This week, more than ever, the nation’s restlessness with lockdown has been in the news. There are calls for Boris Johnson to explain his plans for the easing of lockdown and Gavin Williamson is exploring phased returns for schools when the time is right. Even though normality may be a long way away, leaders and teachers have to begin to prepare for this now so that schools can best support their staff and children. You would think the loss in learning time should be the first priority for any school, but there are other considerations to make before you focus on curriculum gaps (an approach to this will be discussed in a later blog). Here are a few things that need to be considered in the early planning stages for a return to school.
Things aren’t Normal
In this difficult time, most schools have been open and delivering a much needed service. Teachers have been planning activities and attending school and leaders have been relentless in directing and supporting their staff. This will have taken its toll. When we return to school, leaders and teachers must be prepared to accept and act on the fact that things aren’t normal and won’t be for some time.
Leaders: Make sure all staff have a key person they can talk to about their experiences, probably a member of SLT. Put CPD on hold and use staff meeting time to share experiences and pull together as a team. Also, use SLT time to plan a temporary wellbeing curriculum that will meet the needs of the children as they return.
Teachers: Don’t plan for normal lessons until you know your class are ready. Instead, allow plenty of time for children to talk about their experiences and fears. The key priority will be the children’s wellbeing, so design activities that can explore how they are feeling allowing them to realise that talking about this event is OK.
There is a strong possibility that members of our school community will have suffered loss during the period of lockdown. Leaders and teachers must be ready to deal with this when we return.
Leaders: Make sure, by speaking to your staff, you are aware of who has suffered loss and who will need extra support when we return to work. Begin to find high quality resources for dealing with loss with the staff in staff meetings and the children during lesson time. Also, enlist the support of Educational Psychologists to support you in getting this right.
Teachers: Begin to source resources that you know will be well received by your class as a whole. Many children’s charity websites have resources and lesson plans for dealing with loss and bereavement. Also be very clear which individuals have suffered loss whilst we’ve you’ve been apart as they will probably need 1:1 time and additional support.

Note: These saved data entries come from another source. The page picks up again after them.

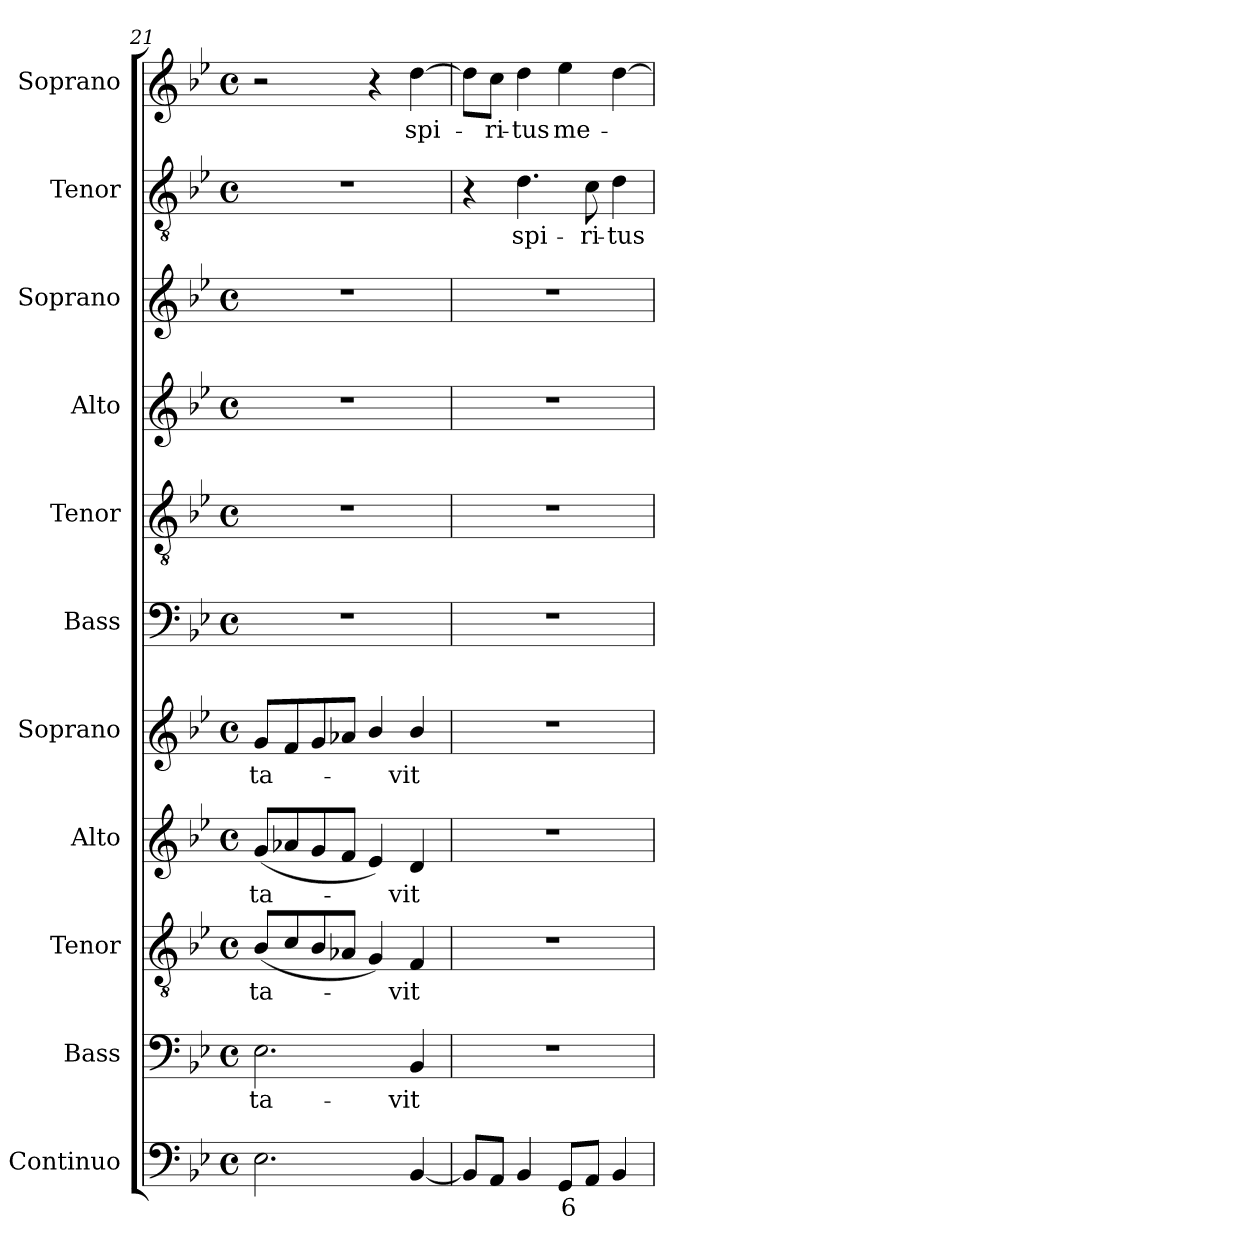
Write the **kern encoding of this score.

**kern	**text	**kern	**text	**kern	**text	**kern	**text	**kern	**text	**kern	**kern	**kern	**kern	**kern	**text	**kern	**text
*part11	*part11	*part10	*part10	*part9	*part9	*part8	*part8	*part7	*part7	*part6	*part5	*part4	*part3	*part2	*part2	*part1	*part1
*staff11	*staff11	*staff10	*staff10	*staff9	*staff9	*staff8	*staff8	*staff7	*staff7	*staff6	*staff5	*staff4	*staff3	*staff2	*staff2	*staff1	*staff1
*I"Continuo	*	*I"Bass	*	*I"Tenor	*	*I"Alto	*	*I"Soprano	*	*I"Bass	*I"Tenor	*I"Alto	*I"Soprano	*I"Tenor	*	*I"Soprano	*
*I'Cont.	*	*I'B.	*	*I'T.	*	*I'A.	*	*I'S.	*	*I'B.	*I'T.	*I'A.	*I'S.	*I'T.	*	*I'S.	*
!!LO:PB:g=z
*clefF4	*	*clefF4	*	*clefGv2	*	*clefG2	*	*clefG2	*	*clefF4	*clefGv2	*clefG2	*clefG2	*clefGv2	*	*clefG2	*
*	*	*	*	*ITrd7c12	*	*	*	*	*	*	*ITrd7c12	*	*	*ITrd7c12	*	*	*
*k[b-e-]	*	*k[b-e-]	*	*k[b-e-]	*	*k[b-e-]	*	*k[b-e-]	*	*k[b-e-]	*k[b-e-]	*k[b-e-]	*k[b-e-]	*k[b-e-]	*	*k[b-e-]	*
*B-:	*	*B-:	*	*B-:	*	*B-:	*	*B-:	*	*B-:	*B-:	*B-:	*B-:	*B-:	*	*B-:	*
*M4/4	*	*M4/4	*	*M4/4	*	*M4/4	*	*M4/4	*	*M4/4	*M4/4	*M4/4	*M4/4	*M4/4	*	*M4/4	*
*met(c)	*	*met(c)	*	*met(c)	*	*met(c)	*	*met(c)	*	*met(c)	*met(c)	*met(c)	*met(c)	*met(c)	*	*met(c)	*
=21	=21	=21	=21	=21	=21	=21	=21	=21	=21	=21	=21	=21	=21	=21	=21	=21	=21
!	!	!	!LO:LY:b:color=#000000	!	!	!	!	!	!	!	!	!	!	!	!	!	!
!	!	!	!	!	!LO:LY:b:color=#000000	!	!	!	!	!	!	!	!	!	!	!	!
!	!	!	!	!	!	!	!LO:LY:b:color=#000000	!	!	!	!	!	!	!	!	!	!
!	!	!	!	!	!	!	!	!	!LO:LY:b:color=#000000	!	!	!	!	!	!	!	!
2.E-i\	.	2.E-i\	-ta-	(8BB-i/L	-ta-	(8gi/L	-ta-	8gi/L	-ta-	1r	1r	1r	1r	1r	.	2r	.
.	.	.	.	8Ci/	.	8a-Xi/	.	8fi/	.	.	.	.	.	.	.	.	.
.	.	.	.	8BB-i/	.	8gi/	.	8gi/	.	.	.	.	.	.	.	.	.
.	.	.	.	8AA-i/J	.	8fi/J	.	8a-i/J	.	.	.	.	.	.	.	.	.
.	.	.	.	4GGi/)	.	4e-i/)	.	4b-i/	.	.	.	.	.	.	.	4r	.
!	!	!	!LO:LY:b:color=#000000	!	!	!	!	!	!	!	!	!	!	!	!	!	!
!	!	!	!	!	!LO:LY:b:color=#000000	!	!	!	!	!	!	!	!	!	!	!	!
!	!	!	!	!	!	!	!LO:LY:b:color=#000000	!	!	!	!	!	!	!	!	!	!
!	!	!	!	!	!	!	!	!	!LO:LY:b:color=#000000	!	!	!	!	!	!	!	!
!	!	!	!	!	!	!	!	!	!	!	!	!	!	!	!	!	!LO:LY:b:color=#000000
[<4BB-i/	.	4BB-i/	-vit	4FFi/	-vit	4di/	-vit	4b-i/	-vit	.	.	.	.	.	.	[>4ddi\	spi-
=22	=22	=22	=22	=22	=22	=22	=22	=22	=22	=22	=22	=22	=22	=22	=22	=22	=22
8BB-i/L]	.	1r	.	1r	.	1r	.	1r	.	1r	1r	1r	1r	4r	.	8ddi\L]	.
!	!	!	!	!	!	!	!	!	!	!	!	!	!	!	!	!	!LO:LY:b:color=#000000
8AAi/J	.	.	.	.	.	.	.	.	.	.	.	.	.	.	.	8cci\J	-ri-
!	!	!	!	!	!	!	!	!	!	!	!	!	!	!	!LO:LY:b:color=#000000	!	!
!	!	!	!	!	!	!	!	!	!	!	!	!	!	!	!	!	!LO:LY:b:color=#000000
4BB-i/	.	.	.	.	.	.	.	.	.	.	.	.	.	4.Di\	spi-	4ddi\	-tus
!	!LO:LY:b:color=#000000	!	!	!	!	!	!	!	!	!	!	!	!	!	!	!	!
!	!	!	!	!	!	!	!	!	!	!	!	!	!	!	!	!	!LO:LY:b:color=#000000
8GGi/L	6	.	.	.	.	.	.	.	.	.	.	.	.	.	.	4ee-i\	me-
!	!	!	!	!	!	!	!	!	!	!	!	!	!	!	!LO:LY:b:color=#000000	!	!
8AAi/J	.	.	.	.	.	.	.	.	.	.	.	.	.	8Ci\	-ri-	.	.
!	!	!	!	!	!	!	!	!	!	!	!	!	!	!	!LO:LY:b:color=#000000	!	!
4BB-i/	.	.	.	.	.	.	.	.	.	.	.	.	.	4Di\	-tus	[>4ddi\	.
=	=	=	=	=	=	=	=	=	=	=	=	=	=	=	=	=	=
*-	*-	*-	*-	*-	*-	*-	*-	*-	*-	*-	*-	*-	*-	*-	*-	*-	*-
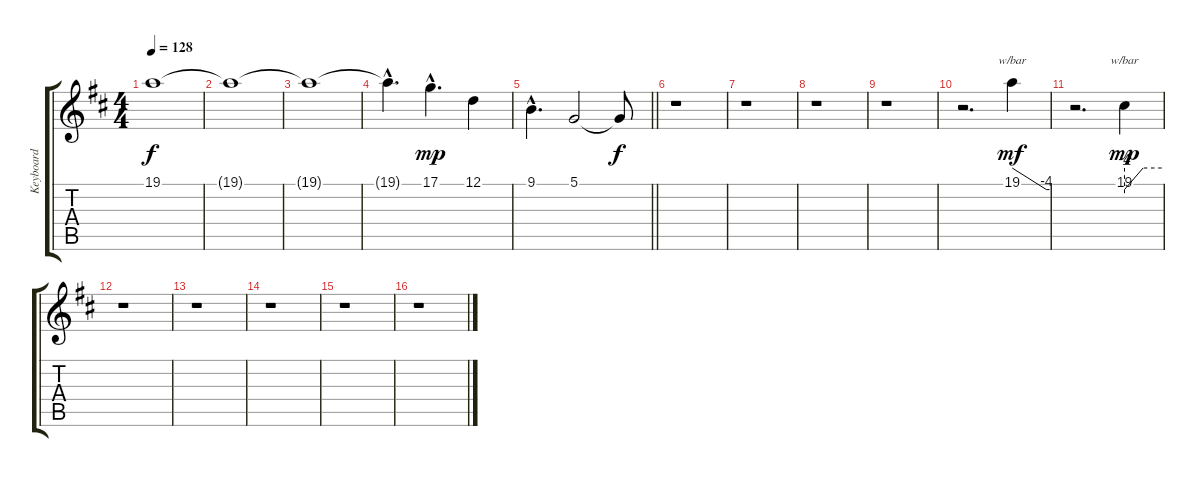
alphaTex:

\track ("Keyboard" "Keyboard") {instrument pad6metallic}
\staff {score tabs}
\tuning (D4 A3 F3 C3 G2 D2) {hide}
\ts (4 4)
\tempo 128
\clef g2
\ks d
19.1{t}.1{dy f} |
19.1{t}.1 |
19.1{t}.1 |
19.1{hac t}.4{d} 17.1{hac}.4{d dy mp} 12.1.4 |
\barLineRight lightlight
9.1{hac}.4{d} 5.1.2 5.1{t}.8{dy f} |
r.1 |
r.1 |
r.1 |
r.1 |
r.2{d} 19.1.4{tbe (custom default 0 0 55 -16 60 -16) dy mf instrument lead2sawtooth} |
r.2{d} 19.1.4{tbe (custom default 0 -16 30 0 60 0) dy mp instrument lead2sawtooth} |
r.1 |
r.1 |
r.1 |
r.1 |
r.1
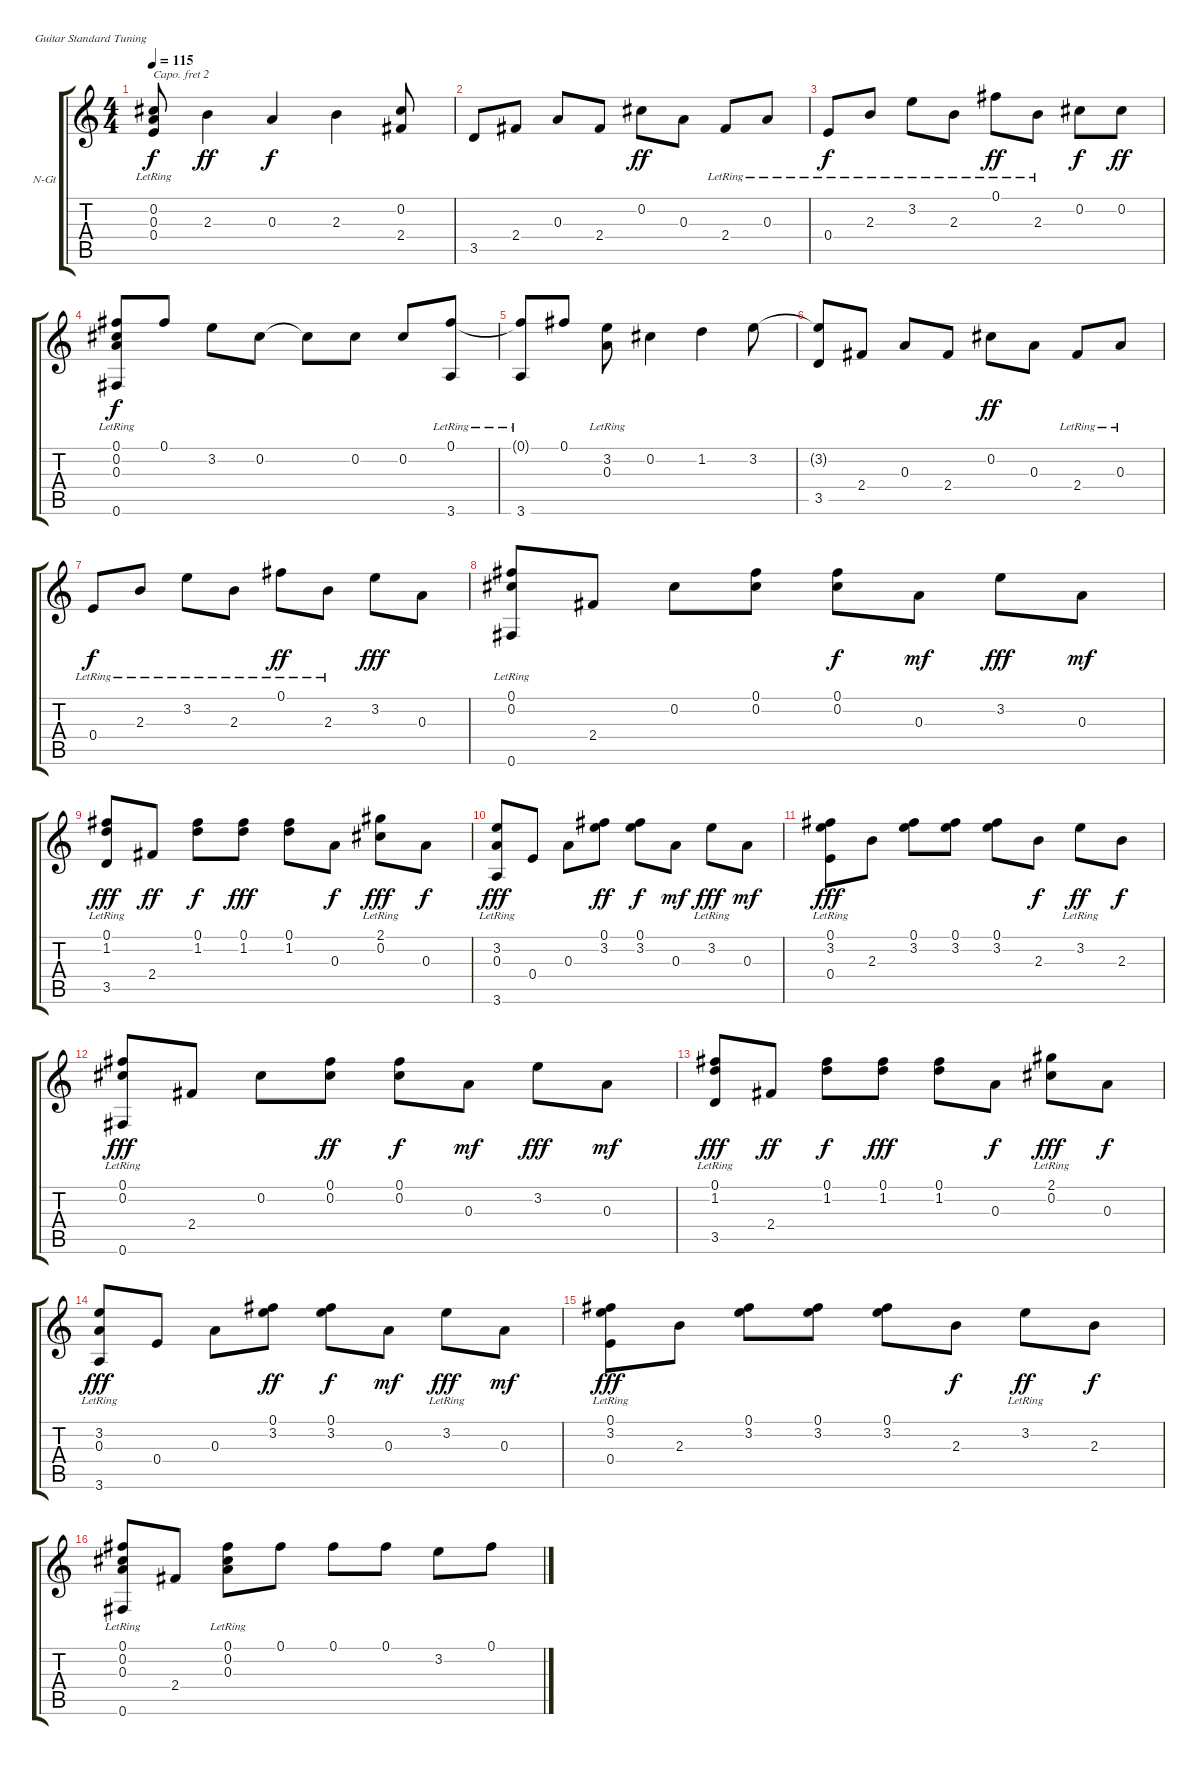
\bracketExtendMode groupsimilarinstruments
\firstSystemTrackNameOrientation horizontal
\otherSystemsTrackNameOrientation horizontal
\track ("Äîðîæêà 1" "N-Gt") {instrument acousticguitarnylon}
\staff {score tabs}
\capo 2
\tuning (E4 B3 G3 D3 A2 E2)
\ts (4 4)
\tempo 115
\clef g2
\ks c
(0.2{lr} 0.3{t} 0.4{lr}).8{dy f} 2.3.4{dy ff} 0.3.4{dy f} 2.3.4 (0.2 2.4).8 |
3.5.8 2.4.8 0.3.8 2.4.8 0.2.8{dy ff} 0.3.8 2.4{lr}.8 0.3{lr}.8 |
0.4{lr}.8{dy f} 2.3{lr}.8 3.2{lr}.8 2.3{lr}.8 0.1{lr}.8{dy ff} 2.3{lr}.8 0.2.8{dy f} 0.2.8{dy ff} |
(0.1{lr} 0.2{lr} 0.3{lr} 0.6{lr}).8{dy f} 0.1.8 3.2.8 0.2.8 0.2{t}.8 0.2.8 0.2.8 (0.1{lr} 3.6{lr}).8 |
(0.1{lr t} 3.6{lr}).8 0.1.8 (3.2 0.3{lr}).8 0.2.4 1.2.4 3.2.8 |
(3.2{t} 3.5).8 2.4.8 0.3.8 2.4.8 0.2.8{dy ff} 0.3.8 2.4{lr}.8 0.3{lr}.8 |
0.4{lr}.8{dy f} 2.3{lr}.8 3.2{lr}.8 2.3{lr}.8 0.1{lr}.8{dy ff} 2.3{lr}.8 3.2.8{dy fff} 0.3.8 |
(0.1{lr} 0.2{lr} 0.6{lr}).8 2.4.8 0.2.8 (0.1 0.2).8 (0.1 0.2).8{dy f} 0.3.8{dy mf} 3.2.8{dy fff} 0.3.8{dy mf} |
(0.1{lr} 1.2{lr} 3.5{lr}).8{dy fff} 2.4.8{dy ff} (1.2 0.1).8{dy f} (0.1 1.2).8{dy fff} (0.1 1.2).8 0.3.8{dy f} (2.1{lr} 0.2{lr}).8{dy fff} 0.3.8{dy f} |
(3.2{lr} 0.3 3.6{lr}).8{dy fff} 0.4.8 0.3.8 (0.1 3.2).8{dy ff} (0.1 3.2).8{dy f} 0.3.8{dy mf} 3.2{lr}.8{dy fff} 0.3.8{dy mf} |
(0.1 3.2{lr} 0.4).8{dy fff} 2.3.8 (3.2 0.1).8 (0.1 3.2).8 (0.1 3.2).8 2.3.8{dy f} 3.2{lr}.8{dy ff} 2.3.8{dy f} |
(0.1{lr} 0.2{lr} 0.6{lr}).8{dy fff} 2.4.8 0.2.8 (0.1 0.2).8{dy ff} (0.1 0.2).8{dy f} 0.3.8{dy mf} 3.2.8{dy fff} 0.3.8{dy mf} |
(0.1{lr} 1.2{lr} 3.5{lr}).8{dy fff} 2.4.8{dy ff} (1.2 0.1).8{dy f} (0.1 1.2).8{dy fff} (0.1 1.2).8 0.3.8{dy f} (2.1{lr} 0.2{lr}).8{dy fff} 0.3.8{dy f} |
(3.2{lr} 0.3 3.6{lr}).8{dy fff} 0.4.8 0.3.8 (0.1 3.2).8{dy ff} (0.1 3.2).8{dy f} 0.3.8{dy mf} 3.2{lr}.8{dy fff} 0.3.8{dy mf} |
(0.1 3.2{lr} 0.4).8{dy fff} 2.3.8 (3.2 0.1).8 (0.1 3.2).8 (0.1 3.2).8 2.3.8{dy f} 3.2{lr}.8{dy ff} 2.3.8{dy f} |
(0.1{lr} 0.2{lr} 0.3{lr} 0.6{lr}).8 2.4.8 (0.1 0.2{lr} 0.3{lr}).8 0.1.8 0.1.8 0.1.8 3.2.8 0.1.8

Catching up on lost learning cannot happen until the school’s expectations are back in place. During lockdown, children will have had differing experiences. Some children have continued to come to school, some have been taught consistently at home and others will have had less structure. The first priority will be reminding children of the school’s rules, expectations and routines. Continual practice and relentless consistency is the only way you can get these things back. Dedicate assemblies and class time to practicing school rules and make sure every member of staff positively models and reinforces these expectations
Children will return to school from a variety of scenarios and we need to work hard to understand whether any children need support. Domestic abuse cases have risen during lockdown, so we need to be vigilant about children who may have experienced this. Also, being at home will have allowed our children to be online more so we have to plan in ways to explore online abuse and online bullying.
Leaders: Ensure your staff’s safeguarding training is up to date ready for the return to school. There are many online refresher courses that can be completed and ‘Keeping Children Safe in Education’ is always a good place to start. Also, consider contacting your Local Safeguarding Team for an update on your cohorts. You don’t have to wait for them to ring you if you want to plan ahead to support your children.
Teachers: Be hyper vigilant and remember how to spot signs of abuse. Also, remember how we should respond should a child disclose something. Your school’s designated safeguarding lead is the best person to speak to about any concerns you may have. Consider increasing the amount of lessons that tackle online abuse and bullying so that children can spot these signs.
Even when schools re-open, normality will be a long way off. Initially Focussing on the social, emotional and mental health needs of our staff and children will be the only way we can navigate the long road to normality.